Something hit the back of his head and the world turned black for but a moment. He staggered forward. Lights danced across this vision, dizzying him. Intense heat blasted at his face. The barrier had fallen.
Pain lanced his side. The searing agony of lightning haphazardly channelled. Instinct lifted his hand and had him throw everything behind the flames that sprang from his fingers.
The brief wail of a victim hit his ears. He sorely hoped it’d been the right target. Dylan lowered his hand and stood there, his chest heaving. The wound on his side was healing, sluggishly. He shook his head, trying to clear his eyesight. That proved to be the wrong action as his legs gave, dumping him face-first onto the ground.
The world was grey and black. Charred. Ash drifted across the endless plain, kicked up by the bitter wind. He covered his mouth with a sleeve. His eyes watered as the powdery grit blew over him, but he refused to let them close.
Was this the afterlife? He took a few shambling steps. Where was the river of judgement? The Seven Sisters? The priests said there was supposed to be a boat to carry him to paradise.

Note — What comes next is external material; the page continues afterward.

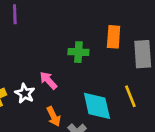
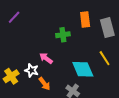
purple line: (15, 14) -> (14, 17), turned 56
orange arrow: (54, 116) -> (44, 84), moved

He spun about, searching. There wasn’t even a trickle of water.
What if the boat didn’t appear? What if the lieutenant was right and his magic left him tainted? He’d be stuck wandering through this lifeless mockery for all eternity.
There was a cave in the distance, naught but a suggestion of darkness amongst the hillside. How far, he didn’t know, but it seemed to be his best chance. Pulling his sleeve tighter around his face, he began trudging in that direction.
He’d barely taken a dozen steps when the ground heaved.
The scorched dirt beneath his feet splintered, flinging clumps of crumbling rock in all directions and tossing him about. He scrambled for solid land, raking at the earth. His fingers found a tree root, thin and strong. He clung to it with one hand, pawing at the ground around him for a second handhold.
Bony hands clawed through the cracks. They grasped his robe, hauling him deeper into the sinkhole. Their weight on his clothes grew heavier with each second. Stitching groaned, threatening to break. Already, his boots were gone, swallowed by the churning ground.
The root he clung to so ferociously bent. He dug into the sod surrounding it, seeking to unearth more. His fingers carved out great trenches, but there was nothing to be had.
“Join us,” dusty voices echoed from the very air.
Faces broke through the earth. Black and bleeding. Melted. They stared at him with empty and weeping sockets. “You belong here,” their fleshless jaws creaked. “Down amongst the dead. Embrace the earth. Join us in the ashes of your failure.”
The clammy coldness of the earth greeted his legs. He was torn from the side of the hole. Bony arms wrapped around his chest, chilling his heart.
“He has joined us,” a jawless face hissed into his ear.
All around, the walls began to cave in. Mud, thick and slimy, covered his torso. Much of the grasping hands had fallen away, only the corpse on his back remained.
Above, the sky stretched out in an endless sea of grey clouds. He raised a hand in supplication, but the mud continued to pour in. It was at his neck now and climbing. He fought to keep his head above the ever-rising sludge, spluttering as watery gloop filled his mouth.
This couldn’t be it. It just couldn’t. He wasn’t ready to go. Not like this. There was still so much he needed to see, so many things he hadn’t experienced.
Muddy water trickled down his throat, clogging his nose. He gagged. Clumps of dirt caked his eyelids, sealing him into darkness.